We’ve looked at a mono-red list that requires heavy recursion and card draw. Mono-white Legendary tribal. A green list that needs to be more than 50% Forests. A black list that really just should not work at all, hand disruption that can only hit one card at a time, and a tokens list that really doesn’t do a lot with the tokens it creates.
I love this series.
Today, I want to look at a general that is really not that bad:
Sisters of Stone Death is, in a vacuum, really quite solid. They force combat decisions, they exile creatures, and then recur those creatures for you. The card itself is a little mana-hungry – a casting cost of 4BBGG is pretty steep, and every ability on the card costs mana as well – but you’re in green, and that does a lot to minimize the costs involved.
For some reason, though, the Sisters don’t get played that often. I’ve only personally seen one deck – and it was my own. EDHRec.com only has 42 decks in their database for this general, which is pretty low overall.
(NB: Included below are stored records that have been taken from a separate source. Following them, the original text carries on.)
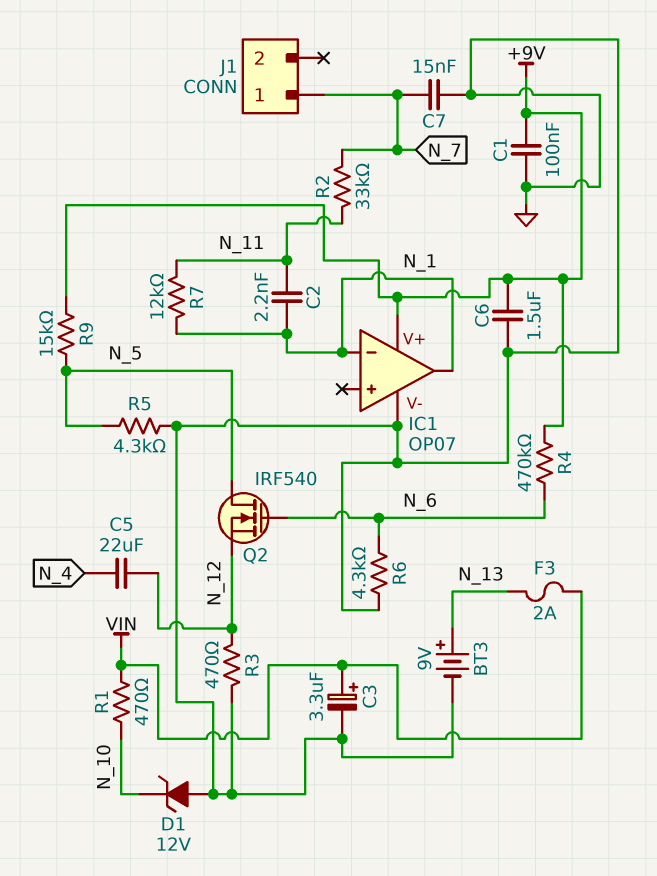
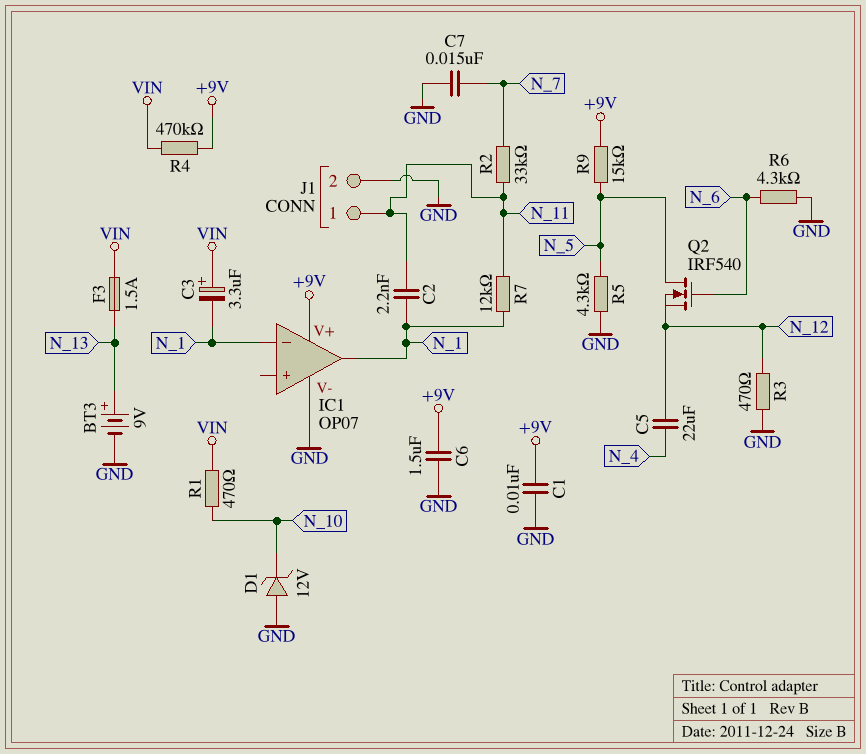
C1: 100nF (+9V, GND) -> 10nF (+9V, GND)
C3: 3.3uF (plus VIN, minus GND) -> 3.3uF (plus VIN, minus N_1)
F3: 2A (N_13, VIN) -> 1.5A (N_13, VIN)
J1 pin 1: N_7 -> N_11
J1 pin 2: none -> GND
R4: 470k (+9V, N_6) -> 470k (+9V, VIN)

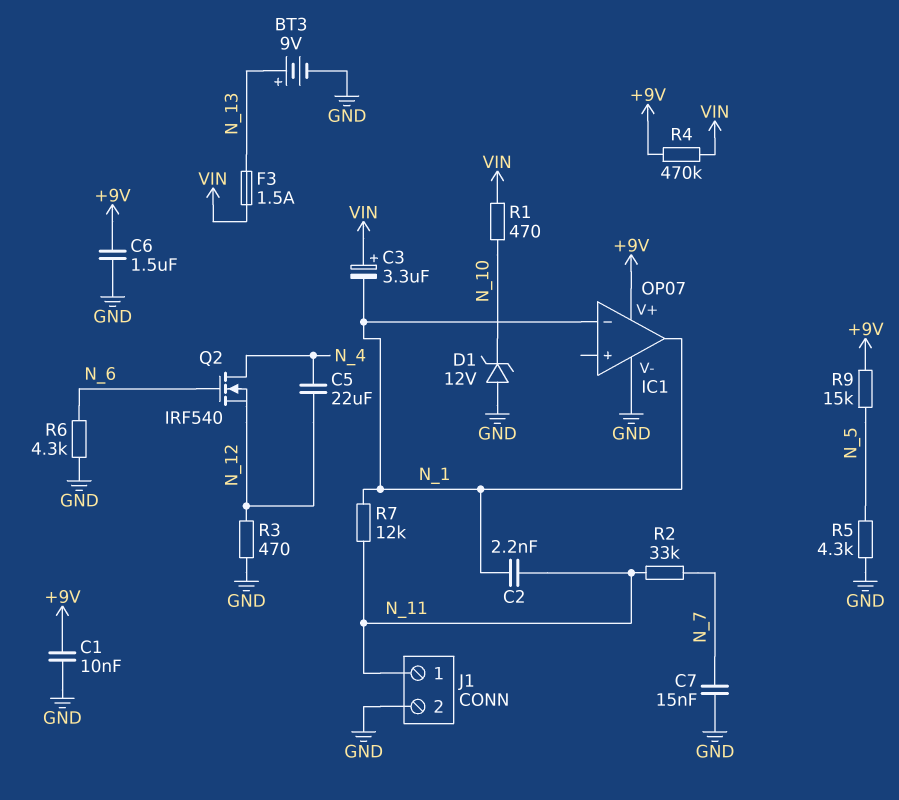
Q2: NMOS IRF540 (G N_6, D N_5, S N_12) -> NMOS IRF540 (G N_6, D N_4, S N_12)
Compare that to Geist of Saint Traft at 127, or Avacyn, Angel of Hope at 154.
So why are the Sisters passed over so much? The first thing that comes to mind is the fact that the options in BG are so much better. Take a look. Just a quick skim through that return sees cards like Glissa, the Traitor, Skullbriar, the Walking Grave, and Meren of Clan Nel Toth – all objectively better options. (Indeed, Meren is kind of the golden boy at a lot of tables lately, with everybody and their dog building the exact same deck with it in the command zone.)
Nonetheless, lets look at the Sisters and see what makes them a bad choice. First off, we have the mana requirement. Eight is a lot – even in green – and you really need to have 2BBGG available every combat to make her work. The second problem is the requirement that the exile target has to be blocking or blocked by Sisters of Stone Death; people will not attack into her, so you need to be swinging. The third problem is really a matter of rules – if you exile something with Sisters and they subsequently die, you can’t bring that creature back when you recast Sisters. The second time she is on the battlefield, she is technically a different card, and when a card references itself it is VERY specific.
There is another niche problem as well; if you exile a card that is only temporarily a creature, you can’t get it back. A Forest animated by Liege of the Tangle, for example, is a Forest in exile, not a creature. This is unlikely to ever matter, but I mention it to be thorough.
Now, let’s see what we can do with the Sisters.
First off, we need to solve the mana problem. Easy enough – we’re in green. Land ramp is cheap and easy, and you should be able to reliably hit eight mana by turn five in most games without even really trying.
Because we’re going to be wanting to spend a lot of mana during combat, we’re not really going to be packing a lot of spells; we really want permanents. These are things that will continually affect the board in our favour; Soul of the Harvest is a prime example of this. All of those creatures you are bringing back from exile will now net you cards. Infiltration Lens will do the same, and is a neat little card that nobody plays. Nemesis Mask reduces some of the cost of forcing blocks, though I would recommend caution. Planeswalkers like Garruk, Apex Predator and Liliana of the Veil (if you have the budget for that) also do good work here; you’re unlikely to exile every creature your opponents control, so you need ways to handle the rest.
You also want to throw up some rattlesnake cards like Vampire Nighthawk and Wurmcoil Engine – you want people to really be hesitant to attack you. The reason for this is two-fold. For one, you’re swinging with your general as often as you can. At 7/5, that is a huge body that will not be blocking for you. If you surround it with things that are almost guaranteed to be a straight trade with your opponents, they will often swing elsewhere. And if they don’t, even better! When your opponents choose not to attack, you can use the first ability on the Sisters to have your pick of targets.
With all of the deathtouch creatures you’ll be floating, Deathreap Ritual – one of my favourite cards from the Conspiracy set – is pretty fantastic. I recommend this card for any deck running these colours anyway, but when you’re killing things left, right, and center, it’s a mitt-full of free cards for very little investment.
In the end, the real gas in this deck comes from your opponents. The creatures they play will often end up working for you. Your best bet is to build your deck so that you’re the least-palatable target. Build yourself a fortress, and strike from behind your defenses. Every enemy that falls is another stone for your walls.